[Stored data]
━━━━

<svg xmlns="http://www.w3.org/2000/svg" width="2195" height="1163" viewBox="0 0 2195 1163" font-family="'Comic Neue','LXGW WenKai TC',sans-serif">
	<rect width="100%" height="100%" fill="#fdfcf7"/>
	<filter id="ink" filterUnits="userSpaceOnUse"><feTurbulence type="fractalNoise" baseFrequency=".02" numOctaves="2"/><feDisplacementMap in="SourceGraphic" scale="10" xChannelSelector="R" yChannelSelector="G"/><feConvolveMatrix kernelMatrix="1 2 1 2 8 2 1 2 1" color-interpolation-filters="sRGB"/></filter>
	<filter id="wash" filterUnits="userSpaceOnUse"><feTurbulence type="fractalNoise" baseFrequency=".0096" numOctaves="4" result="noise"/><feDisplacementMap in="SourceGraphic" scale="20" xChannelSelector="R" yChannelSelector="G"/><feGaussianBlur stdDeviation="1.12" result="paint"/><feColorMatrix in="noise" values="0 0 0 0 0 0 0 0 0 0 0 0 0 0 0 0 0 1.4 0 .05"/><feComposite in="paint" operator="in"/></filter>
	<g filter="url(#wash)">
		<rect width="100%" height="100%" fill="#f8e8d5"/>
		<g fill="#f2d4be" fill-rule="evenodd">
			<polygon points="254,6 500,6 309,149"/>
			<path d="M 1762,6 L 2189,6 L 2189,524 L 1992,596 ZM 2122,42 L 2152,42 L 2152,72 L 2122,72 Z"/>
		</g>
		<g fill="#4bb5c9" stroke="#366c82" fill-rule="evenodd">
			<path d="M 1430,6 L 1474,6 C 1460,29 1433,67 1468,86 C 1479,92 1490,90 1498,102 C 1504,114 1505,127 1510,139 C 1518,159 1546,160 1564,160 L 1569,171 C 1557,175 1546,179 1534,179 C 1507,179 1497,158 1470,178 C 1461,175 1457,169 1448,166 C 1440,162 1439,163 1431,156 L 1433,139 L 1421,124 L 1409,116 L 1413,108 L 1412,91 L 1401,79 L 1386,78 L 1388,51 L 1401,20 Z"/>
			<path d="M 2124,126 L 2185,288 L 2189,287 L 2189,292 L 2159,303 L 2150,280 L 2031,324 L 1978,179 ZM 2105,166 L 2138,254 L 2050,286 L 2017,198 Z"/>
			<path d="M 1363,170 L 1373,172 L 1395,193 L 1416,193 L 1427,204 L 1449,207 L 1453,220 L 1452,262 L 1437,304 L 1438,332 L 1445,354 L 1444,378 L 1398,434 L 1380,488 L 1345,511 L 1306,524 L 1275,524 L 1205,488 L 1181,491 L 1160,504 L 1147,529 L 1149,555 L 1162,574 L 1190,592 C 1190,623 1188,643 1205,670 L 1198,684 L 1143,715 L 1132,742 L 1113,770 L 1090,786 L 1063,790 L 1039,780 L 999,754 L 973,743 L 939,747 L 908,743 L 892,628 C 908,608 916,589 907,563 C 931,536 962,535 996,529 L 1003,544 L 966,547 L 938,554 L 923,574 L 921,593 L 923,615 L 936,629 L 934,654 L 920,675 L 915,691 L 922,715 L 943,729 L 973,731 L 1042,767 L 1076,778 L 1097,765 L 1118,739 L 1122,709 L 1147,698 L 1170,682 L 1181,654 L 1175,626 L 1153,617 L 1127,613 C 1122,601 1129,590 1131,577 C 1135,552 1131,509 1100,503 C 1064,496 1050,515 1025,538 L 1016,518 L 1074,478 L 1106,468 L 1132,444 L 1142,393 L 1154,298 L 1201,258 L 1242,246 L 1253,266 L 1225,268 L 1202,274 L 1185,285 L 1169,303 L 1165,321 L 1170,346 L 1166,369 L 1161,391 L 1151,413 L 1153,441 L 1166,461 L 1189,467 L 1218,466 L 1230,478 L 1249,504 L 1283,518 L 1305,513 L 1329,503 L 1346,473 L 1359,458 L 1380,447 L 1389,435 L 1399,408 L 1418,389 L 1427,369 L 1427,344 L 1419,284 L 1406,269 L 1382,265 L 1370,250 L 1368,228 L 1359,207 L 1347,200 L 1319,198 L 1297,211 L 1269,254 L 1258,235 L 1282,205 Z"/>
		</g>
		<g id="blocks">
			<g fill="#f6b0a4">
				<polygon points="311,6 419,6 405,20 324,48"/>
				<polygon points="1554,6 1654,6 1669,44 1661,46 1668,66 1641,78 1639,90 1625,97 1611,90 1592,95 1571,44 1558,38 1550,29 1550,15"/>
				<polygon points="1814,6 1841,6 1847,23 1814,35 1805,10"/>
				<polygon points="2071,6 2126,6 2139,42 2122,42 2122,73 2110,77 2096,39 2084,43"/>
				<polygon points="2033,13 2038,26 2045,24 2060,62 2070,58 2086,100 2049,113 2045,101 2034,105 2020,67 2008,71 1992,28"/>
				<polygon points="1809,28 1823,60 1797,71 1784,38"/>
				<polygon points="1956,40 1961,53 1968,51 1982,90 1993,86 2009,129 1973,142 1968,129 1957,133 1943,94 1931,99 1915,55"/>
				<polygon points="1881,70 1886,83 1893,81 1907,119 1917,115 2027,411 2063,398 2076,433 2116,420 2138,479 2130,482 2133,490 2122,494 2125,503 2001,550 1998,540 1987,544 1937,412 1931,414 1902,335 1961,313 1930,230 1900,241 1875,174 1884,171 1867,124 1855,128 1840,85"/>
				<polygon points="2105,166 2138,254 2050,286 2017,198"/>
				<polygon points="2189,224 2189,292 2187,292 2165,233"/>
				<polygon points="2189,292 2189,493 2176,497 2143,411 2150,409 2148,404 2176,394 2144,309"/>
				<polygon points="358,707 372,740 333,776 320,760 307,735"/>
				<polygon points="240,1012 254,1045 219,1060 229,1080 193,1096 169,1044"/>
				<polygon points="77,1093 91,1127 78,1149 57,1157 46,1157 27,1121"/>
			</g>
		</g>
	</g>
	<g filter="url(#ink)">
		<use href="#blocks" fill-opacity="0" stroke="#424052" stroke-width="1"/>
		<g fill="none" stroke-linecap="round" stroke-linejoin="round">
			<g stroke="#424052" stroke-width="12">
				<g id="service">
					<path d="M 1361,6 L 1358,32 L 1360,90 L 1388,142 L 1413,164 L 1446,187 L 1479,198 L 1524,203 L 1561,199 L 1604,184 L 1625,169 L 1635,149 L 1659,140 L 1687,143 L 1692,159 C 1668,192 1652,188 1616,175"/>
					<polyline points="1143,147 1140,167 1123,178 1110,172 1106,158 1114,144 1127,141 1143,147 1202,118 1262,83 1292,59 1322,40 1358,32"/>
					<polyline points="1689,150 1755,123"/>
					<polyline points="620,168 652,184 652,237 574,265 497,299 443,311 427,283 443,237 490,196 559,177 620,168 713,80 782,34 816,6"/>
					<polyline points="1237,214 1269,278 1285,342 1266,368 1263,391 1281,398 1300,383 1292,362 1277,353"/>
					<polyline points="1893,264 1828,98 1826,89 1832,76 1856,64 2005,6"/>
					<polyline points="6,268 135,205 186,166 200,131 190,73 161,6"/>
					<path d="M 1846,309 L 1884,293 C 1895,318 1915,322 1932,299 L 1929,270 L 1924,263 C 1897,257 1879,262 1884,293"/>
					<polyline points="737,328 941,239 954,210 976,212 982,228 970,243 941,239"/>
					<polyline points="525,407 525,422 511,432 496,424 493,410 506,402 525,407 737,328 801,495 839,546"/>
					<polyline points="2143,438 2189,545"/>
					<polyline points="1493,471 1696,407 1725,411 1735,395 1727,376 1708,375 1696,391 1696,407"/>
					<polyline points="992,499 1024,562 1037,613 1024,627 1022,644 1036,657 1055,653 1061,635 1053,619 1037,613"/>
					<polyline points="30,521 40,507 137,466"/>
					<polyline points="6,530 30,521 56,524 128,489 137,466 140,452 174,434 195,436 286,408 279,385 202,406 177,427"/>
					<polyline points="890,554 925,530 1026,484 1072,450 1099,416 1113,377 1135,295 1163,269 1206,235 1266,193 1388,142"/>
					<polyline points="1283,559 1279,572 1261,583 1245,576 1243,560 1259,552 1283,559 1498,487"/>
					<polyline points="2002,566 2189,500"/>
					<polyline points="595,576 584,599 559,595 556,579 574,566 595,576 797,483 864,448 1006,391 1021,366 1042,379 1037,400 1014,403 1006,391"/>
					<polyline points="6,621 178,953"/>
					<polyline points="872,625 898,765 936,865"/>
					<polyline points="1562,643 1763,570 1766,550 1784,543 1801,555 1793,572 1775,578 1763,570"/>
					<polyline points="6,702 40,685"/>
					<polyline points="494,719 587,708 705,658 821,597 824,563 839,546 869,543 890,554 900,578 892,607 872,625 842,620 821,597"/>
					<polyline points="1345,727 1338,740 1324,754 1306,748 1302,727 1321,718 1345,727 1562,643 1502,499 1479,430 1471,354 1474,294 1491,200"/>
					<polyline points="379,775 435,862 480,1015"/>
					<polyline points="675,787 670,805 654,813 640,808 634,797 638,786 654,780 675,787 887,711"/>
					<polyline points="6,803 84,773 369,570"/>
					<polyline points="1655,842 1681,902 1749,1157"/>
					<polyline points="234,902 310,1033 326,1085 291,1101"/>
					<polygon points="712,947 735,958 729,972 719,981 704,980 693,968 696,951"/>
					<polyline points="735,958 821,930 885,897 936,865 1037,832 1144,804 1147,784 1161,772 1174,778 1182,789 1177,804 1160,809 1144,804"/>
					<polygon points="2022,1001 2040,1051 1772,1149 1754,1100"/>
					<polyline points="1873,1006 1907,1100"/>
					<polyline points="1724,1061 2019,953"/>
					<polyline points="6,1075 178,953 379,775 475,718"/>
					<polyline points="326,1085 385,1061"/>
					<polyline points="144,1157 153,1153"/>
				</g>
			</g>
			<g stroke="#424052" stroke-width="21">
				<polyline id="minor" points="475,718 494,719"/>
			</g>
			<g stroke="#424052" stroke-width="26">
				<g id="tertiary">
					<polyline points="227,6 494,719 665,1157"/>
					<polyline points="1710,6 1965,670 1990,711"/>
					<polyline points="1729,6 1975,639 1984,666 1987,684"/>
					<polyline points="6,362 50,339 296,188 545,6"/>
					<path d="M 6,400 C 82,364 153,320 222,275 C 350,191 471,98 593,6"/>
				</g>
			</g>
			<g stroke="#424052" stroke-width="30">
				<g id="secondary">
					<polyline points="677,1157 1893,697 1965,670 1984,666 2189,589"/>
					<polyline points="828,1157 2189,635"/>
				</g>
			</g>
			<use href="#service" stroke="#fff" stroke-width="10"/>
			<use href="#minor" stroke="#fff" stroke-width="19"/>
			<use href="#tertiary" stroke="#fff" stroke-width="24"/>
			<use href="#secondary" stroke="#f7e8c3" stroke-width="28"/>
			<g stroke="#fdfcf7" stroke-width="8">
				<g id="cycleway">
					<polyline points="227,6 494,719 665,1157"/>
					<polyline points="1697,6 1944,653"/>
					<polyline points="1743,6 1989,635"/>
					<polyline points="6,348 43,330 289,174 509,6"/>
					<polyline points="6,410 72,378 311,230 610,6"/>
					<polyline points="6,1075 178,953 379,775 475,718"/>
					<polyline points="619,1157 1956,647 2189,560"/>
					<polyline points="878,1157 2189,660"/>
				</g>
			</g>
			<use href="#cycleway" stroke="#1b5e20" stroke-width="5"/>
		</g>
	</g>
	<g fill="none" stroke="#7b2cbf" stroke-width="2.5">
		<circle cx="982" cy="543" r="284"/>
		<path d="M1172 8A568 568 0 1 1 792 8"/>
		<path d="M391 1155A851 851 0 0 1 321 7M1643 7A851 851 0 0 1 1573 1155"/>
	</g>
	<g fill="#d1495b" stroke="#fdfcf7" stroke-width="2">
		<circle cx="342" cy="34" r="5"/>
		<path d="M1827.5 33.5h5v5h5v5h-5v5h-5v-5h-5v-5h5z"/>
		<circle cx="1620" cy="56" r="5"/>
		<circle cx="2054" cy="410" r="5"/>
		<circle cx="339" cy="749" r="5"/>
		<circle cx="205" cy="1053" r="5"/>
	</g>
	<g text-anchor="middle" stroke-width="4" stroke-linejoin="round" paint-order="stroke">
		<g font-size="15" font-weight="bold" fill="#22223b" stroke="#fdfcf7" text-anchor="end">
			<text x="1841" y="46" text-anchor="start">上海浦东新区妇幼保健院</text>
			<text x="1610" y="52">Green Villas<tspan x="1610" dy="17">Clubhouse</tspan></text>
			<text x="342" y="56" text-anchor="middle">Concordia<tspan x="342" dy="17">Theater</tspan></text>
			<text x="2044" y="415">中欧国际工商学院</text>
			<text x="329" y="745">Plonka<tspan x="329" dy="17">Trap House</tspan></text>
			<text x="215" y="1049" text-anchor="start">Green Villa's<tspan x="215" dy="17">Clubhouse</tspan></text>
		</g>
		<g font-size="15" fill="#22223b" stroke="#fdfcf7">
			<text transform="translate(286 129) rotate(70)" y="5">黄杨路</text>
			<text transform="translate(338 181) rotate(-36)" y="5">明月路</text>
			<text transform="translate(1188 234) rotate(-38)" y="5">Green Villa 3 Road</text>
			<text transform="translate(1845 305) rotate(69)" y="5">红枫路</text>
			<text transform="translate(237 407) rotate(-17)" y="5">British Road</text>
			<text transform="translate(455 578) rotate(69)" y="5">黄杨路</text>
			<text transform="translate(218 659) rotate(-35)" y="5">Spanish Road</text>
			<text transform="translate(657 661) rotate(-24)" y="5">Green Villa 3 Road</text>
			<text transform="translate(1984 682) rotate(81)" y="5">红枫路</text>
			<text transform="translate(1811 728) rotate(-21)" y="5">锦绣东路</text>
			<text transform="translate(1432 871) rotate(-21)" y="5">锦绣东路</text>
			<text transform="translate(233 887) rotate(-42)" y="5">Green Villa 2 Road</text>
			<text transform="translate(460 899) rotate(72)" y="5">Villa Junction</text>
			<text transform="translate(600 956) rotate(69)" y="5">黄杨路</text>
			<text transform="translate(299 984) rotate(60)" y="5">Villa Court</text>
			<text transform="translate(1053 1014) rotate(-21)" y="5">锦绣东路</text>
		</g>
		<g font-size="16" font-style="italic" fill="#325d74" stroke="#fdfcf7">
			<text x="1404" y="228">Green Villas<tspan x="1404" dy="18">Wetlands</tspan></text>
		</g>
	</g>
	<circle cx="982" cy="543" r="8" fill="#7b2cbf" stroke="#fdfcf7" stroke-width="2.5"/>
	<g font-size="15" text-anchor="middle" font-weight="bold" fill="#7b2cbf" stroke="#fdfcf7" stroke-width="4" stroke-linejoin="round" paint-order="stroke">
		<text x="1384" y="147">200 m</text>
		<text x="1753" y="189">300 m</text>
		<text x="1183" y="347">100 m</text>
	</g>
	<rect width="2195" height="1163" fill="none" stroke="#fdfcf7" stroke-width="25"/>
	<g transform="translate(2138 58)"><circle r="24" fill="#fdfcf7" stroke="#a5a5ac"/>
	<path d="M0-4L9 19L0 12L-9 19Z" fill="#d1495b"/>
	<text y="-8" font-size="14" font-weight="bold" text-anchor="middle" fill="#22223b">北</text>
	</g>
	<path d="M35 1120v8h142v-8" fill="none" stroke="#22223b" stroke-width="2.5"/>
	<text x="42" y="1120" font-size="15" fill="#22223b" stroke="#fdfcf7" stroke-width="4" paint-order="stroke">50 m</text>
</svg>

━━━━

### YOUR OBJECTIVE
Read through the entries above, and wherever a line holds the string "SourceGraphic", copy it.

### WRITTEN REPLY
	<filter id="ink" filterUnits="userSpaceOnUse"><feTurbulence type="fractalNoise" baseFrequency=".02" numOctaves="2"/><feDisplacementMap in="SourceGraphic" scale="10" xChannelSelector="R" yChannelSelector="G"/><feConvolveMatrix kernelMatrix="1 2 1 2 8 2 1 2 1" color-interpolation-filters="sRGB"/></filter>
	<filter id="wash" filterUnits="userSpaceOnUse"><feTurbulence type="fractalNoise" baseFrequency=".0096" numOctaves="4" result="noise"/><feDisplacementMap in="SourceGraphic" scale="20" xChannelSelector="R" yChannelSelector="G"/><feGaussianBlur stdDeviation="1.12" result="paint"/><feColorMatrix in="noise" values="0 0 0 0 0 0 0 0 0 0 0 0 0 0 0 0 0 1.4 0 .05"/><feComposite in="paint" operator="in"/></filter>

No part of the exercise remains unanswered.